TORONTO — A mystery tunnel discovered near a Pan Am Games venue in north Toronto was built by two men who wanted a place to “hang out,” police said Monday.
The pair, who were tracked down thanks to tips from the public, told investigators they built the tunnel for “personal reasons” and their explanation has been verified, Const. Victor Kwong said.
Kwong said police have determined there was never any criminal intent or danger to public safety, and no charges will be laid.
“It literally was these two guys who had an idea to create a place to themselves to hang out in,” he said.
“You think about a kid making a fort, digging a hole — add 15 years to that,” he said.
Kwong said the men are not believed to be survivalists, adding they just “wanted to dig a tunnel.”
The men had “no idea” they weren’t allowed to dig in a public park and were apologetic during their interview with police, he said.
Toronto bylaw enforcement said they would look into whether any city rules had been breached and whether any tickets or fines would be issued.
Police are not releasing the men’s names, or any further details since the case is not a criminal investigation, but Kwong said there is no connection to York University, which is near the site where the tunnel was found, or the Pan Am Games.
Toronto police announced the discovery of the tunnel on Feb. 24 and released photos of the site, prompting media coverage across Canada and abroad.
The bunker, discovered in January by a conservation officer in a densely wooded area, is located 25 metres from the fence of the Rexall Centre, which is to host tennis events for the summer’s Pan Am Games.
Inside, police say they found plywood wall supports, a generator and a sump pump, as well as a rosary with a Remembrance Day poppy nailed to a wall.
Police said the chamber was almost two metres high, 86 centimetres wide and 10 metres long.
Even though the bunker “looked impressive,” the men have no formal training in construction, Kwong said.

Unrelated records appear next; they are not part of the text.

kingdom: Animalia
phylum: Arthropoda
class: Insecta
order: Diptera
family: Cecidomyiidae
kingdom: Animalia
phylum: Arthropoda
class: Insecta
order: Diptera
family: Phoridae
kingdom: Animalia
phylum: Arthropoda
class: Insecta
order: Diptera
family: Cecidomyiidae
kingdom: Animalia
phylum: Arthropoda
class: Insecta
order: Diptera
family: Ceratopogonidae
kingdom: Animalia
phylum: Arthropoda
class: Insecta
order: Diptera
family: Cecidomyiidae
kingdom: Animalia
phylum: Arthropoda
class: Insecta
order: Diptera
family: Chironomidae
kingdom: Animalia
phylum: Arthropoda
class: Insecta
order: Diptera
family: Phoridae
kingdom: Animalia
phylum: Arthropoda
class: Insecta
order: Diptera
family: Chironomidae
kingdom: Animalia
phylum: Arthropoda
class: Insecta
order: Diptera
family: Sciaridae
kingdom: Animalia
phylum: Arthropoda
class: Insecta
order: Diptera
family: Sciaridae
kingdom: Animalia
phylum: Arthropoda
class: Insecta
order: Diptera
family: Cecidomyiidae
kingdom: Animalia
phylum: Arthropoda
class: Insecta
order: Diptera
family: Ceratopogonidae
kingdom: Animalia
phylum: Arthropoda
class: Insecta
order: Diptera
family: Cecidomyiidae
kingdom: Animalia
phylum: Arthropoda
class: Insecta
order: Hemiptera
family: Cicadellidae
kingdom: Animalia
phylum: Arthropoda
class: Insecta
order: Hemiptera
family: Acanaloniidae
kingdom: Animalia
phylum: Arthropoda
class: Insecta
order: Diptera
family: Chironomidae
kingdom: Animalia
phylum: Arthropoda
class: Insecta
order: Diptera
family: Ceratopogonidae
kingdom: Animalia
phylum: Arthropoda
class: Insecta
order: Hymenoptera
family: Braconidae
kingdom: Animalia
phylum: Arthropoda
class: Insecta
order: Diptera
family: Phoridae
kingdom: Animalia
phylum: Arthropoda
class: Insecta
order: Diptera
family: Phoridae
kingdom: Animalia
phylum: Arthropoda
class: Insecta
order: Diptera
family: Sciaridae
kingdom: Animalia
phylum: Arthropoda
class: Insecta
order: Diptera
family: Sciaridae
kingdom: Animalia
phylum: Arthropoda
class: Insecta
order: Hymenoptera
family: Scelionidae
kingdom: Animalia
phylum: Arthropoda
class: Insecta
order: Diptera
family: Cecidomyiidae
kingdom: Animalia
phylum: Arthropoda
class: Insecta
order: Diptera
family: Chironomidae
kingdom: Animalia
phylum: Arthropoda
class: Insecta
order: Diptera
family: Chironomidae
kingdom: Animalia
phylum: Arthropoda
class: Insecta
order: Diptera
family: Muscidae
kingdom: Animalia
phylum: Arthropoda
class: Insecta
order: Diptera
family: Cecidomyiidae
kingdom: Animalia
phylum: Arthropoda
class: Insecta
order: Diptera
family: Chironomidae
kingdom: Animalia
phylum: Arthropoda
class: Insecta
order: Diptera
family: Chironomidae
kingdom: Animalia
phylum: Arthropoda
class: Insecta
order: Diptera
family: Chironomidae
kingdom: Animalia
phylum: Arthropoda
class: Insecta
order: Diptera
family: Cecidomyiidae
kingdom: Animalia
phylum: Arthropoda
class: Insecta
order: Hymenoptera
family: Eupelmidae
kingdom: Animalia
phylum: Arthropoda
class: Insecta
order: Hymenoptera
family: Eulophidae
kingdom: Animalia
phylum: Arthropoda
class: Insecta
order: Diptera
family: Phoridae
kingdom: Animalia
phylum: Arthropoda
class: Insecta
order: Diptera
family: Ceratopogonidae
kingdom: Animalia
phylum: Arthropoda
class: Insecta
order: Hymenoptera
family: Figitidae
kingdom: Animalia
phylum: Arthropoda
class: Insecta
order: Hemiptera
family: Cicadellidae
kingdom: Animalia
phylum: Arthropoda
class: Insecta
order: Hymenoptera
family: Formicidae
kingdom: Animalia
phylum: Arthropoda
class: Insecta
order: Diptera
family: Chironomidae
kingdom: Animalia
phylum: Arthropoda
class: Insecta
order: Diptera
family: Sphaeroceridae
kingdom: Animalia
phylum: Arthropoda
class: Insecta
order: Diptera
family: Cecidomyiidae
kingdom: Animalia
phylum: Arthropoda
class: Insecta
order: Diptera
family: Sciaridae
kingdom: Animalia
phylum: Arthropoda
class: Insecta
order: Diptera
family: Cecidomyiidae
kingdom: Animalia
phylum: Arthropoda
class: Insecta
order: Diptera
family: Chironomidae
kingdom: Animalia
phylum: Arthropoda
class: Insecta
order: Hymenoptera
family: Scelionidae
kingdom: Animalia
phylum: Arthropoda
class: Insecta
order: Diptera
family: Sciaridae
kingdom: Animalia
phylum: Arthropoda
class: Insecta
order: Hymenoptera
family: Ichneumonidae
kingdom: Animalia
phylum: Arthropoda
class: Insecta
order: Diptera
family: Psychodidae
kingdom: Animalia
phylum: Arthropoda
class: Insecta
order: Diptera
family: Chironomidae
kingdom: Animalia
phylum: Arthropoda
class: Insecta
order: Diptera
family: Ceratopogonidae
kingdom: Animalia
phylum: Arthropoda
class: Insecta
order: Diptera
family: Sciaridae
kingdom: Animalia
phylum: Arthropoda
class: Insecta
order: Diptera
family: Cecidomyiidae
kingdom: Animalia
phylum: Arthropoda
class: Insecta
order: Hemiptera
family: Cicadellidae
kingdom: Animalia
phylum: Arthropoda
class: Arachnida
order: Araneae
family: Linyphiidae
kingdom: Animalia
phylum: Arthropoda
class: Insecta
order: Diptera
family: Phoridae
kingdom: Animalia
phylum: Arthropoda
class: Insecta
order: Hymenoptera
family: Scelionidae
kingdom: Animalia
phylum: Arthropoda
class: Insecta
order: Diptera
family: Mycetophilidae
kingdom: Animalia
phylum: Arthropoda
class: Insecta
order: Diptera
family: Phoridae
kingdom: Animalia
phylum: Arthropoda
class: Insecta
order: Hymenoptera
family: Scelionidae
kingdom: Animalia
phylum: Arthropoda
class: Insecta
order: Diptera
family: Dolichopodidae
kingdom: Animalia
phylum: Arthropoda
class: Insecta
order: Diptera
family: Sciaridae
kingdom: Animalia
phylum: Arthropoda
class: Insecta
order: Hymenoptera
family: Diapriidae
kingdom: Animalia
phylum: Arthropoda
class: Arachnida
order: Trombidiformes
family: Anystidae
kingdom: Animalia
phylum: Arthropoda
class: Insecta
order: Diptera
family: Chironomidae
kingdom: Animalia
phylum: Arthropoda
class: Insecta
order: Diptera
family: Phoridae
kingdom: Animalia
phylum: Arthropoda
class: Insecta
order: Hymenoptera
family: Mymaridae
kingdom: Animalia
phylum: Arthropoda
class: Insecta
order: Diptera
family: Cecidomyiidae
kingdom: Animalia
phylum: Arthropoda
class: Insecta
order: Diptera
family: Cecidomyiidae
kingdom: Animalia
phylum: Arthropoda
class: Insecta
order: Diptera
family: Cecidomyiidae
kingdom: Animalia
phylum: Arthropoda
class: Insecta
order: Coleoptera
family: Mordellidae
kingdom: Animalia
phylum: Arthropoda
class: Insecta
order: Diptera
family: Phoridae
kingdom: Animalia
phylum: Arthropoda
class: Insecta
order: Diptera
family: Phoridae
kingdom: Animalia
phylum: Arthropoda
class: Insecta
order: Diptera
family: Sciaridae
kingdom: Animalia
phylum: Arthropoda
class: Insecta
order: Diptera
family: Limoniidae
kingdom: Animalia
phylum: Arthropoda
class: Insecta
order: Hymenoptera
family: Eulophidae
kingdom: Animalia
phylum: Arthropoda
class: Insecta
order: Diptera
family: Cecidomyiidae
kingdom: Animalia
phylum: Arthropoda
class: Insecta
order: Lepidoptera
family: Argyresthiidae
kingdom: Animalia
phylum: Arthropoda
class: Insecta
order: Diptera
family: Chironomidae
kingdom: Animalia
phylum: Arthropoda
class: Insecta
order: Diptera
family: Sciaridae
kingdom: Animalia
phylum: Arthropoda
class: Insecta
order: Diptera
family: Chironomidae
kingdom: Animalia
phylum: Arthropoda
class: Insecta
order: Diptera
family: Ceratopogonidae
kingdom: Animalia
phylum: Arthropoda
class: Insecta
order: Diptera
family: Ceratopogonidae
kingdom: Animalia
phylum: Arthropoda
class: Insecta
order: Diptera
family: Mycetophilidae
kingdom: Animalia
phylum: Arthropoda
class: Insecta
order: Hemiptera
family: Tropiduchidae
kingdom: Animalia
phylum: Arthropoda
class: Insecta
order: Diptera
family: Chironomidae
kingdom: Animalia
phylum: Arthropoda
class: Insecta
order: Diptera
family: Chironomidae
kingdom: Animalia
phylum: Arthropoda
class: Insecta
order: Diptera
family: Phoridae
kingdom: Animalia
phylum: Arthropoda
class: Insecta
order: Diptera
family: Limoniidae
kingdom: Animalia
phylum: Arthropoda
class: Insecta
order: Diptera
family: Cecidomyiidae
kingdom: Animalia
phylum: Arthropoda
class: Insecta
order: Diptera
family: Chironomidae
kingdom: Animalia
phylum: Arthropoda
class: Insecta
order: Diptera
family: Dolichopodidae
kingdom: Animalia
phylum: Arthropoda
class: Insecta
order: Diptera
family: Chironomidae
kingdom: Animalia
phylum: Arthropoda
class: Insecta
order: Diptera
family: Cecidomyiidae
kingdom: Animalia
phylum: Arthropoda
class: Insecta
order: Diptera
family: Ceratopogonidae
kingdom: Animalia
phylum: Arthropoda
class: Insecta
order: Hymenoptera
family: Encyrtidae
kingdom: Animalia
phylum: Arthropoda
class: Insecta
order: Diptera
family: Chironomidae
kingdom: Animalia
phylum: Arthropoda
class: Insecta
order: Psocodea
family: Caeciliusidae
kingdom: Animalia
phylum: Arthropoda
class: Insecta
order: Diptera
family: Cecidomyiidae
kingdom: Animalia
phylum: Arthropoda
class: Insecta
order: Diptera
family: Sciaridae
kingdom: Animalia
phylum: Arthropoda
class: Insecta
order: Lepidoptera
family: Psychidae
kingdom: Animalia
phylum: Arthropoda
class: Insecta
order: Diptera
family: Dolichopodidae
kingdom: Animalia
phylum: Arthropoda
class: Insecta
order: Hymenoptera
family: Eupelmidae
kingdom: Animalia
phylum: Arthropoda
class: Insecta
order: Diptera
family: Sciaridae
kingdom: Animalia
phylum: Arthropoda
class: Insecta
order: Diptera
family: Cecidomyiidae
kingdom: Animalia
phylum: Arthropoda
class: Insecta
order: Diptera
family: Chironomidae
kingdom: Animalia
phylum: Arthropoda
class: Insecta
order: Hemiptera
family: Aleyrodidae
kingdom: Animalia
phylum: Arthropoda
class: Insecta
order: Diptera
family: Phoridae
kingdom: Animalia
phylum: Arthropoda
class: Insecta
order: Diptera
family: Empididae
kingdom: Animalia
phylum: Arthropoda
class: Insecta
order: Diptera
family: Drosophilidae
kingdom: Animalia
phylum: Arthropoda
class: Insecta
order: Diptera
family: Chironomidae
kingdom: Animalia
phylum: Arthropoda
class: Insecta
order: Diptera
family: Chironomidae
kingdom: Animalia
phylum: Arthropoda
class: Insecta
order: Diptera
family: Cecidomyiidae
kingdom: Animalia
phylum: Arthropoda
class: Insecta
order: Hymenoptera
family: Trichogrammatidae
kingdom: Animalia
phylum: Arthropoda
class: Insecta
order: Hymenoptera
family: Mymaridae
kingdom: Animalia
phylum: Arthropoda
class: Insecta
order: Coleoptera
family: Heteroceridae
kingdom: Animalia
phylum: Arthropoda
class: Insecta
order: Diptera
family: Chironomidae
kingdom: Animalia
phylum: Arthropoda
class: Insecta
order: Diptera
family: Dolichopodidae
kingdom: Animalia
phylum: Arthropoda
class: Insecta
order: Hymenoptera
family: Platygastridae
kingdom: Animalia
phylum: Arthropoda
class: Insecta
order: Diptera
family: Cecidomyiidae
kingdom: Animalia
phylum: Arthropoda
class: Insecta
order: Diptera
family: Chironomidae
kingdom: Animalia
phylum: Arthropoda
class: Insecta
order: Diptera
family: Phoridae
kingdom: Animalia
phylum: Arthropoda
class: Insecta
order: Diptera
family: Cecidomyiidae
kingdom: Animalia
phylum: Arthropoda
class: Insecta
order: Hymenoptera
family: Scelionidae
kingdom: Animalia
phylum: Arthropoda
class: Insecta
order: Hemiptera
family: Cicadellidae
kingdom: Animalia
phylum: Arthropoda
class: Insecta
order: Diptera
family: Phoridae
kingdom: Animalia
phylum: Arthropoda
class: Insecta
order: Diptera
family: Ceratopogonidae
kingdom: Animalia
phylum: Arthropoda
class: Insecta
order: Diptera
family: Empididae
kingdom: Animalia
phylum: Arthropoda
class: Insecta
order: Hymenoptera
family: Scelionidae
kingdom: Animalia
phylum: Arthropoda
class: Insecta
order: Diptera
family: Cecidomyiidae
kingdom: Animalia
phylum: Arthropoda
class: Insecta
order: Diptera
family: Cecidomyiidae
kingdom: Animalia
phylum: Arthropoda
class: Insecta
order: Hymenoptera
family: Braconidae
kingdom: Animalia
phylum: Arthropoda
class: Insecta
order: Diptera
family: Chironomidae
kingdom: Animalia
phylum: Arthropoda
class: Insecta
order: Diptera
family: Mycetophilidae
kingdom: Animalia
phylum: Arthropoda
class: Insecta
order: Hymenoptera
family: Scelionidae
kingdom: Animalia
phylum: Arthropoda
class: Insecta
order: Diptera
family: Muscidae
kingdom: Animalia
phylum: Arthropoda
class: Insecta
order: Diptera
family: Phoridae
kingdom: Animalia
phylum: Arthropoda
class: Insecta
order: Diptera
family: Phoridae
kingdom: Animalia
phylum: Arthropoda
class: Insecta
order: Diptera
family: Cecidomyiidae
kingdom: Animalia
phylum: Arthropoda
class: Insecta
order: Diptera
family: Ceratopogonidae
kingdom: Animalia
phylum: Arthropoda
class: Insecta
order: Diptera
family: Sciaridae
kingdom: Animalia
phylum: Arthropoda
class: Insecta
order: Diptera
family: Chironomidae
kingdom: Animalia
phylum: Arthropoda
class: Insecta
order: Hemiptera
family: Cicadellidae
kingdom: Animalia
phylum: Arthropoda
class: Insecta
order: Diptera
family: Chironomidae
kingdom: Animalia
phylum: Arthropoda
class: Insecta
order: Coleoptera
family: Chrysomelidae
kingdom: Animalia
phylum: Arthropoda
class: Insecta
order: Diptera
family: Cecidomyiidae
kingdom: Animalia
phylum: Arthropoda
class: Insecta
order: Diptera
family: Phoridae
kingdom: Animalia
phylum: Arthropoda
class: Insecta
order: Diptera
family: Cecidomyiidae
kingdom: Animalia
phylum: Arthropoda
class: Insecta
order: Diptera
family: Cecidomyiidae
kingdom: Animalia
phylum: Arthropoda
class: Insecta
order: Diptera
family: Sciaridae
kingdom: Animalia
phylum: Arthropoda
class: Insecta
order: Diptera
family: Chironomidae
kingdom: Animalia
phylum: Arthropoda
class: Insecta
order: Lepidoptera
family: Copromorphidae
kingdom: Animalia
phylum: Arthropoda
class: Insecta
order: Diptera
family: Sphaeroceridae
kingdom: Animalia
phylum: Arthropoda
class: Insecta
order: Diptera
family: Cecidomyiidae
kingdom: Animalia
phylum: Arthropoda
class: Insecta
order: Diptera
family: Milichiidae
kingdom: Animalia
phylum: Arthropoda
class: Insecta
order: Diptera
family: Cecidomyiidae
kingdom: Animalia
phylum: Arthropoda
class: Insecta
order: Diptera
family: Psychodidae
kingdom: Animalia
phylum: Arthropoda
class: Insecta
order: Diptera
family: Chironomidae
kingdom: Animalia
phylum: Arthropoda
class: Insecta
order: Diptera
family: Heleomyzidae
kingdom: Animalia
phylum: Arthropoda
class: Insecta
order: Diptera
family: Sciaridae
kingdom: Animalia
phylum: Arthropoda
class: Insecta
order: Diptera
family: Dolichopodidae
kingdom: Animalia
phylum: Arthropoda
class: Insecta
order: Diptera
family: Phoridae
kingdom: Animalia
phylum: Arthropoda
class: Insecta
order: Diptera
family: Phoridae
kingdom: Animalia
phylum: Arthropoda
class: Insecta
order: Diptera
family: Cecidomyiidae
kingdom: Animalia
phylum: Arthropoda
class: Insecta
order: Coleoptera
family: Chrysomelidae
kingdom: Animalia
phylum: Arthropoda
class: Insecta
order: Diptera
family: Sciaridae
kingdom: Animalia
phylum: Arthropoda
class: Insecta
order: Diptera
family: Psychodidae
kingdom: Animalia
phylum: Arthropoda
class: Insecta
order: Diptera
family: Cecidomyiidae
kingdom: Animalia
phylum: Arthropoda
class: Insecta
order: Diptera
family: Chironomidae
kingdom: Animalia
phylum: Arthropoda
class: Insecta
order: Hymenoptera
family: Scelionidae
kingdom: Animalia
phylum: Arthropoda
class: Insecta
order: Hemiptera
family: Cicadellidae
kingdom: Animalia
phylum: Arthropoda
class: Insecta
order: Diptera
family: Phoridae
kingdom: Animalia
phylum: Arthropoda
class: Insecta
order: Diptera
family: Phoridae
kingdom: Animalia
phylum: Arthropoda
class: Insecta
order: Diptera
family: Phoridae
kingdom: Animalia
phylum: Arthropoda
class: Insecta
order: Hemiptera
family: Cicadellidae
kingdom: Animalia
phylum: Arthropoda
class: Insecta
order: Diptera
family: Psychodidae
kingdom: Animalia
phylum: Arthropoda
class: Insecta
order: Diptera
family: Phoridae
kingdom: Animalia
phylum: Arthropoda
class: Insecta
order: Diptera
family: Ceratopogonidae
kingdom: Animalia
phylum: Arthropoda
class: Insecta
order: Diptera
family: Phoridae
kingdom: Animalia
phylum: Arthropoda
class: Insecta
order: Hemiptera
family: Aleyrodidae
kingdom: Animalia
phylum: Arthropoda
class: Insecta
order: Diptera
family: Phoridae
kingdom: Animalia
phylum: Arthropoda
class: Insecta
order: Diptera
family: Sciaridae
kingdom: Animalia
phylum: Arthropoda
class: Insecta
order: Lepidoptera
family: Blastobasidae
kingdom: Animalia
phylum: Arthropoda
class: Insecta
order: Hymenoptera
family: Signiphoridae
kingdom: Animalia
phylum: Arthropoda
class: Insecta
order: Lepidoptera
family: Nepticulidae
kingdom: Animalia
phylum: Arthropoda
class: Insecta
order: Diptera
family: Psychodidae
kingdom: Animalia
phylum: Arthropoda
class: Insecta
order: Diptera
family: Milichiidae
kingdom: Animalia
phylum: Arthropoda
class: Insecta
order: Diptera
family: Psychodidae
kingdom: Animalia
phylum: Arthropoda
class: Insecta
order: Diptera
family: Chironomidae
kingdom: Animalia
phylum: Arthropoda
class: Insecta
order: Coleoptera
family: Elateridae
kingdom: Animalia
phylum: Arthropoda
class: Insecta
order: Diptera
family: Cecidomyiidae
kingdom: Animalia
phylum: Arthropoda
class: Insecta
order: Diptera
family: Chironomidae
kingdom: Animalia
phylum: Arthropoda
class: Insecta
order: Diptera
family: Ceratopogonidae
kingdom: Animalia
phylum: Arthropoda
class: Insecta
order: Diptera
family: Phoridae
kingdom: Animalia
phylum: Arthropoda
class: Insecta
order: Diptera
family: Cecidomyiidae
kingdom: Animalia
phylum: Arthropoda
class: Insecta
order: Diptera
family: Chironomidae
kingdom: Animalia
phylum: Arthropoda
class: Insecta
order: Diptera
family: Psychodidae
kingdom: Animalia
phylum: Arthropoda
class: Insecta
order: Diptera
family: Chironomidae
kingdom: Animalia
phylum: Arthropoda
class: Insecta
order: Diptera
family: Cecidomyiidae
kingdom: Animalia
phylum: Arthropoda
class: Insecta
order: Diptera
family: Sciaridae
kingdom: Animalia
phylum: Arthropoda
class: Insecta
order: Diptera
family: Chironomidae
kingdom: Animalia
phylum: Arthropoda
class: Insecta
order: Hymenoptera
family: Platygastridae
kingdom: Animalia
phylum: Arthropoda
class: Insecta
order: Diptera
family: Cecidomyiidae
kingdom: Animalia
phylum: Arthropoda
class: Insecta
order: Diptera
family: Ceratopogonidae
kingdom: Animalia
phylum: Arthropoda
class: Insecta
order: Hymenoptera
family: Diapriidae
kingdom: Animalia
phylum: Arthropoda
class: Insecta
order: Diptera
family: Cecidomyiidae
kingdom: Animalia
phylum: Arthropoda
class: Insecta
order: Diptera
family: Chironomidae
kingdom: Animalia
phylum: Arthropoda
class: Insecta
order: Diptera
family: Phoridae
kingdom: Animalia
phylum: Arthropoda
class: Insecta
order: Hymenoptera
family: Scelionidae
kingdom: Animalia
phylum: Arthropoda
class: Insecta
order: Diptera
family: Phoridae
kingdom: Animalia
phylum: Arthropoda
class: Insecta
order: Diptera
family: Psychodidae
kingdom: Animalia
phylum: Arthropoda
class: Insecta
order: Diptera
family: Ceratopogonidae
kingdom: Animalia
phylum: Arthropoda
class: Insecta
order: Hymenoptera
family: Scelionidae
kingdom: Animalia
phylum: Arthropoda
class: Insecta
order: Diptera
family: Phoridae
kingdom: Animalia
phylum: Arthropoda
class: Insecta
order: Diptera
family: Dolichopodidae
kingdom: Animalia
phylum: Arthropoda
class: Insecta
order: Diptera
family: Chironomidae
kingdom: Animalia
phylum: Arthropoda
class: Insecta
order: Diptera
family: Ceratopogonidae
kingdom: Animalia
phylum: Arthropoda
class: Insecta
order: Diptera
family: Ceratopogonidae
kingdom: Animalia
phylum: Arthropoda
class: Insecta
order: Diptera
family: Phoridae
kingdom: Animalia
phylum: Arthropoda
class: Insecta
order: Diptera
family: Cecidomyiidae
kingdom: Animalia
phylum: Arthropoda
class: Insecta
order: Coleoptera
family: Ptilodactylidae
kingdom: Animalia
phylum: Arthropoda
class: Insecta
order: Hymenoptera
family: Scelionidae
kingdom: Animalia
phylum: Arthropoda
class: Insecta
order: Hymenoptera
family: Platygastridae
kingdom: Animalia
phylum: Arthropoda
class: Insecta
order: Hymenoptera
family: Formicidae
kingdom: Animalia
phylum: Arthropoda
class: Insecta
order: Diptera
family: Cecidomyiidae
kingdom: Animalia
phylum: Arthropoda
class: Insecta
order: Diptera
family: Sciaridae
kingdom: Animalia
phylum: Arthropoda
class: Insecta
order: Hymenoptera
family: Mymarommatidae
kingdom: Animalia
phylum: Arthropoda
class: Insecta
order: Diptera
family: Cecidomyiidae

Deputy police Chief Mark Saunders had said there was no evidence to suggest any criminal intent in the tunnel’s construction, adding “there’s no criminal offence for digging a hole.”
But he asked for the public’s help in solving the mystery and said police would continue to investigate until they discovered who built it, and that other authorities — including national and international security agencies — were notified.
The discovery of what has become known as the “mystery tunnel” made international headlines, while social media bubbled with theories that ranged from zombie hideouts to affordable housing.